*Work task*:
Please reproduce every line of the entries below verbatim, in their original order, without changing anything.

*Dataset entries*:
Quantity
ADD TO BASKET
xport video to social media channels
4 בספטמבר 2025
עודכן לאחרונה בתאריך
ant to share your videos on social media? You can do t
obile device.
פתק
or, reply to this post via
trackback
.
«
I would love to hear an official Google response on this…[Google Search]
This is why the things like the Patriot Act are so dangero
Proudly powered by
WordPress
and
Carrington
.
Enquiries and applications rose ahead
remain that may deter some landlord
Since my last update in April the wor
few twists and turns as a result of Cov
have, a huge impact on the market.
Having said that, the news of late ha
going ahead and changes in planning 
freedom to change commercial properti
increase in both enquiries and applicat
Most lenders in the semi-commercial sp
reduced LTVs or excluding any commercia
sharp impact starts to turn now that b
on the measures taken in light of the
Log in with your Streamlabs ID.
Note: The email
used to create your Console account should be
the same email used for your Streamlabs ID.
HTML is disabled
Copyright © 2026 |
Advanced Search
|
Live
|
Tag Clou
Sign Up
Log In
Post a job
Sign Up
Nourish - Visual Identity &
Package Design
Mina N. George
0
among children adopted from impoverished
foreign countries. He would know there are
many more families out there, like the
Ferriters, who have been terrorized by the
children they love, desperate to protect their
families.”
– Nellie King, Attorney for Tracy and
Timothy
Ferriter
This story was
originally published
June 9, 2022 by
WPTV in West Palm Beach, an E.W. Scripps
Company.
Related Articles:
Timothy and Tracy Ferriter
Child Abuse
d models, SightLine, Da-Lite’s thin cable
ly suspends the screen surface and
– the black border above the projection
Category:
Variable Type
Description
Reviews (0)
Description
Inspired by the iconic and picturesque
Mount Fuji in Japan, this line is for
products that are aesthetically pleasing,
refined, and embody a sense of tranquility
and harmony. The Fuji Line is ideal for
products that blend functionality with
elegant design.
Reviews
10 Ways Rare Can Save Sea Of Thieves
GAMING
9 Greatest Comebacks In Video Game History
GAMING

*Answer to this task*:
Quantity
ADD TO BASKET
xport video to social media channels
4 בספטמבר 2025
עודכן לאחרונה בתאריך
ant to share your videos on social media? You can do t
obile device.
פתק
or, reply to this post via
trackback
.
«
I would love to hear an official Google response on this…[Google Search]
This is why the things like the Patriot Act are so dangero
Proudly powered by
WordPress
and
Carrington
.
Enquiries and applications rose ahead
remain that may deter some landlord
Since my last update in April the wor
few twists and turns as a result of Cov
have, a huge impact on the market.
Having said that, the news of late ha
going ahead and changes in planning 
freedom to change commercial properti
increase in both enquiries and applicat
Most lenders in the semi-commercial sp
reduced LTVs or excluding any commercia
sharp impact starts to turn now that b
on the measures taken in light of the
Log in with your Streamlabs ID.
Note: The email
used to create your Console account should be
the same email used for your Streamlabs ID.
HTML is disabled
Copyright © 2026 |
Advanced Search
|
Live
|
Tag Clou
Sign Up
Log In
Post a job
Sign Up
Nourish - Visual Identity &
Package Design
Mina N. George
0
among children adopted from impoverished
foreign countries. He would know there are
many more families out there, like the
Ferriters, who have been terrorized by the
children they love, desperate to protect their
families.”
– Nellie King, Attorney for Tracy and
Timothy
Ferriter
This story was
originally published
June 9, 2022 by
WPTV in West Palm Beach, an E.W. Scripps
Company.
Related Articles:
Timothy and Tracy Ferriter
Child Abuse
d models, SightLine, Da-Lite’s thin cable
ly suspends the screen surface and
– the black border above the projection
Category:
Variable Type
Description
Reviews (0)
Description
Inspired by the iconic and picturesque
Mount Fuji in Japan, this line is for
products that are aesthetically pleasing,
refined, and embody a sense of tranquility
and harmony. The Fuji Line is ideal for
products that blend functionality with
elegant design.
Reviews
10 Ways Rare Can Save Sea Of Thieves
GAMING
9 Greatest Comebacks In Video Game History
GAMING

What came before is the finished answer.